HIV in Women and Children
Dr. Gulick closed his presentation with information culled from studies of HIV+ women and their children. McIntosh and colleagues examined mitochondrial toxicity (damage to the "powerhouses" of human cells) from prenatal NRTI exposure. The examination was sparked by a 1999 study identifying two incidences of fatal mitochondrial neurologic disease in the children of HIV-infected mothers. The two HIV-negative children had been exposed to AZT and 3TC in the womb.
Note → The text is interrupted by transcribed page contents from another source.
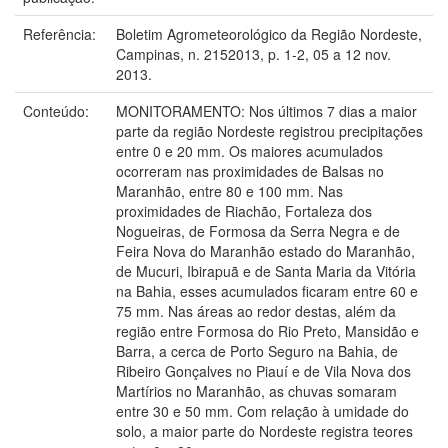
Referência:
Boletim Agrometeorológico da Região Nordeste,
Campinas, n. 2152013, p. 1-2, 05 a 12 nov.
2013.
Conteúdo:
MONITORAMENTO: Nos últimos 7 dias a maior
parte da região Nordeste registrou precipitações
entre 0 e 20 mm. Os maiores acumulados
ocorreram nas proximidades de Balsas no
Maranhão, entre 80 e 100 mm. Nas
proximidades de Riachão, Fortaleza dos
Nogueiras, de Formosa da Serra Negra e de
Feira Nova do Maranhão estado do Maranhão,
de Mucuri, Ibirapuã e de Santa Maria da Vitória
na Bahia, esses acumulados ficaram entre 60 e
75 mm. Nas áreas ao redor destas, além da
região entre Formosa do Rio Preto, Mansidão e
Barra, a cerca de Porto Seguro na Bahia, de
Ribeiro Gonçalves no Piauí e de Vila Nova dos
Martírios no Maranhão, as chuvas somaram
entre 30 e 50 mm. Com relação à umidade do
solo, a maior parte do Nordeste registra teores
McIntosh reviewed five large databases (over 20,000 mothers total) at the NIH and CDC, and analyzed 227 deaths in HIV-uninfected children of HIV-positive mothers. None of these children died of illnesses stemming from mitochondrial toxicity, and only three had symptoms suggesting mitochondrial disease. The three children had not been exposed to NRTIs in the womb. Examination of living HIV-uninfected children will follow.
In a study in Kenya, researchers examined HIV transmission from mother to child through breast milk by comparing HIV transmission rates in breastfed and formula-fed children. The probability of HIV transmission was higher in the breastfed group (approximately 37%) than in the formula-fed group (approximately 20%). Formula use prevented 44% of infant infections, and should be encouraged whenever possible. It should be noted, however, that lack of resources in developing countries makes access to formula difficult, and that malnutrition leading to death may occur if children are not breastfed.
Conclusions
One of the best ways to make informed decisions in your HIV care is to stay abreast of current research presented at scientific conferences in order to initiate discussions with your primary care provider. Use available resources to their fullest extent, and take advantage of treatment education at various organizations throughout NYC.